* **Task details**
Reproduce, unchanged, the stretch of the listing below from the line containing "ραγγείλτε το τώρα" through the line containing "ZEROCINQUE23", including both of those lines.

* **Exercise data**
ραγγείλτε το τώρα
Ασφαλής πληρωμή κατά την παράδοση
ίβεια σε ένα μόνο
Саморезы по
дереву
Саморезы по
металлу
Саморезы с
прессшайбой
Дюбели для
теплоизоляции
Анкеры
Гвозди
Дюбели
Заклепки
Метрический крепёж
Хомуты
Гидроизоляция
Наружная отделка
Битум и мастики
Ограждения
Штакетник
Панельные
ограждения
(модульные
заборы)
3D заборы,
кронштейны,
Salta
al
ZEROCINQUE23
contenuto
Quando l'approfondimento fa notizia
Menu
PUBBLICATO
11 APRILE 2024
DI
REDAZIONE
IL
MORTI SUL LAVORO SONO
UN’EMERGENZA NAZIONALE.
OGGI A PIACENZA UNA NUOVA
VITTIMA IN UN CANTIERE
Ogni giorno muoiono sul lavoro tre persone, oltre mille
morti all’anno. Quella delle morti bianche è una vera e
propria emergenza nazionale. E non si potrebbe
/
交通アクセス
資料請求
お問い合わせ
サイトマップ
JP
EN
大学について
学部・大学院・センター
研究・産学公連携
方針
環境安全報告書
---
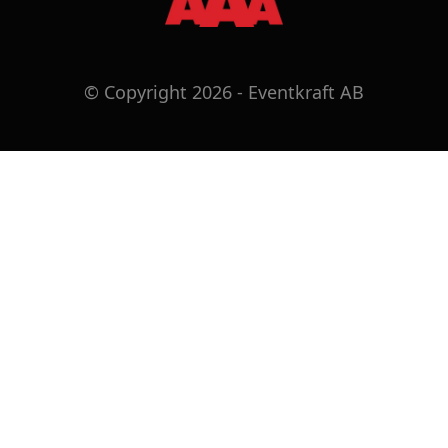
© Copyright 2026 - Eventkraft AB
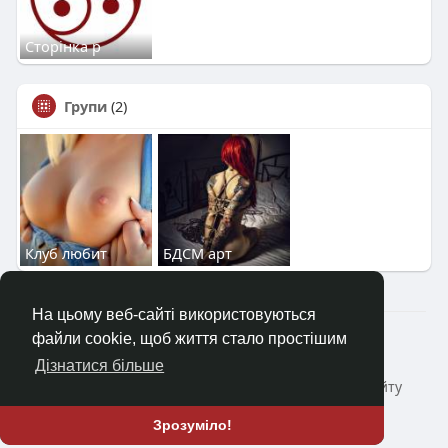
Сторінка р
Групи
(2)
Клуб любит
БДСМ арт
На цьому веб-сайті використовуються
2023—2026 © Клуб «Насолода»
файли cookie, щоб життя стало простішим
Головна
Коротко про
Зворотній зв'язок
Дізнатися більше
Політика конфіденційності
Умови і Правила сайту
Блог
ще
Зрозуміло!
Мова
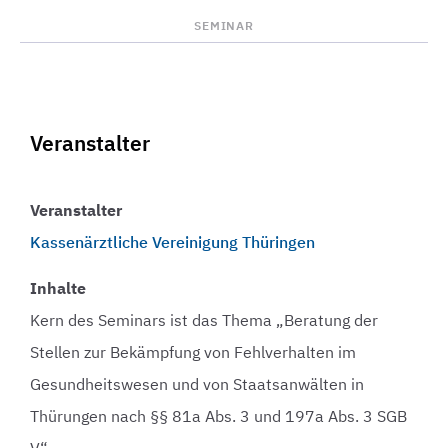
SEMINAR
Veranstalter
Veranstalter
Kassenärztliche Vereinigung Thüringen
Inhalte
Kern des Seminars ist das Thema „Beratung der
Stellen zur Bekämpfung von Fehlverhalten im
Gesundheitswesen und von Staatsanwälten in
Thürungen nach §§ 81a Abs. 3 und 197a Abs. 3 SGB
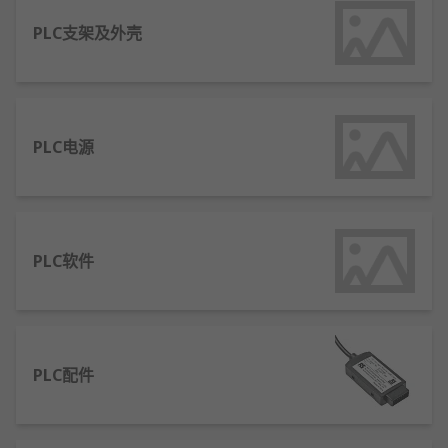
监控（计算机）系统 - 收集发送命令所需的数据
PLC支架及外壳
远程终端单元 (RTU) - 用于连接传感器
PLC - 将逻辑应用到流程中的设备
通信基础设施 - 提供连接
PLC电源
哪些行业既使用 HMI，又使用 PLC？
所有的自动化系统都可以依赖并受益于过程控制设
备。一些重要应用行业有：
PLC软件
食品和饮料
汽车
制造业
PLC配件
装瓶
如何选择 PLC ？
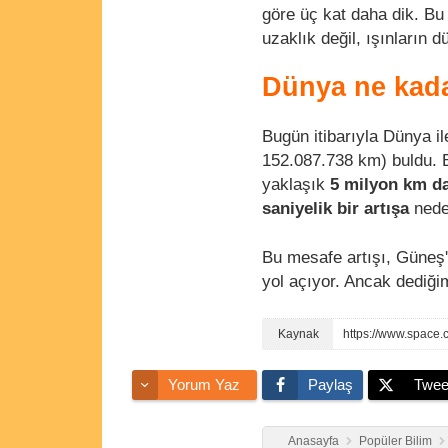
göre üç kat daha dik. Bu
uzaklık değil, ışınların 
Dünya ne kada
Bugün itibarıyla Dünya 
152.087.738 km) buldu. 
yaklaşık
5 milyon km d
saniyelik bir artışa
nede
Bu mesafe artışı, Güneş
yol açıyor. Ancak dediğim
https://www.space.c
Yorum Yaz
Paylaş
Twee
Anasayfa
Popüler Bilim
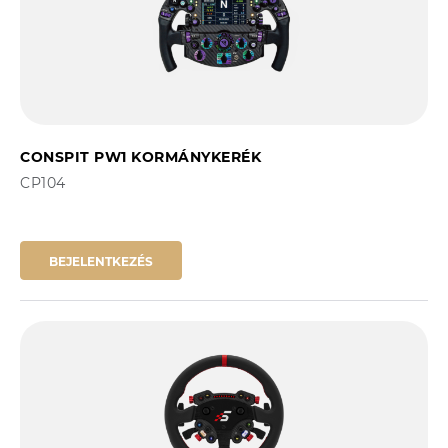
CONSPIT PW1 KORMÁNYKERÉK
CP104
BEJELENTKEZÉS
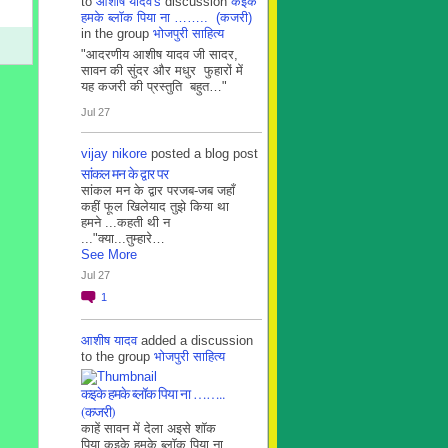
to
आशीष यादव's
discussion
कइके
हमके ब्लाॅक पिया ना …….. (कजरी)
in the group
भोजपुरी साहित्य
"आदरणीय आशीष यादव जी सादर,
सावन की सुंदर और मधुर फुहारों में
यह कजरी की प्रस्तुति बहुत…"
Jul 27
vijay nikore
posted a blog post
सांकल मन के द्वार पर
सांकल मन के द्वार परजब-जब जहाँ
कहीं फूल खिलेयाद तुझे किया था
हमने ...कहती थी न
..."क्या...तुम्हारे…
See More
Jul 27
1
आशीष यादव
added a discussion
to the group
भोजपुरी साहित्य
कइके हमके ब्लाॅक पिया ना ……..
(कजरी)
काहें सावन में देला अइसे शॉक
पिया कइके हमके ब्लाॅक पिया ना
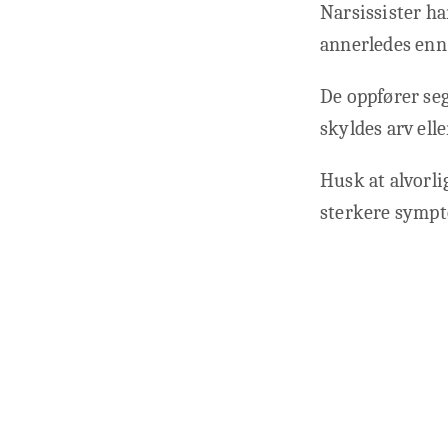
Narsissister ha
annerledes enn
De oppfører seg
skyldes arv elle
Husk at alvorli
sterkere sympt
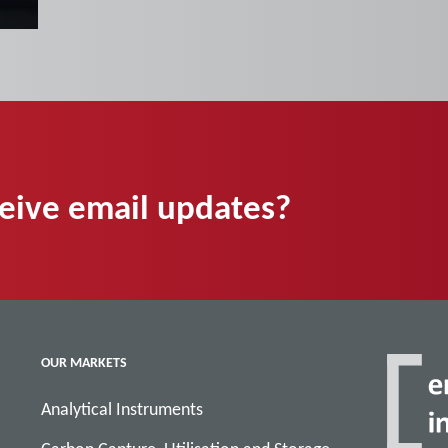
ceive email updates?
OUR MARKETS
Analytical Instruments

* **Answer space**
ραγγείλτε το τώρα
Ασφαλής πληρωμή κατά την παράδοση
ίβεια σε ένα μόνο
Саморезы по
дереву
Саморезы по
металлу
Саморезы с
прессшайбой
Дюбели для
теплоизоляции
Анкеры
Гвозди
Дюбели
Заклепки
Метрический крепёж
Хомуты
Гидроизоляция
Наружная отделка
Битум и мастики
Ограждения
Штакетник
Панельные
ограждения
(модульные
заборы)
3D заборы,
кронштейны,
Salta
al
ZEROCINQUE23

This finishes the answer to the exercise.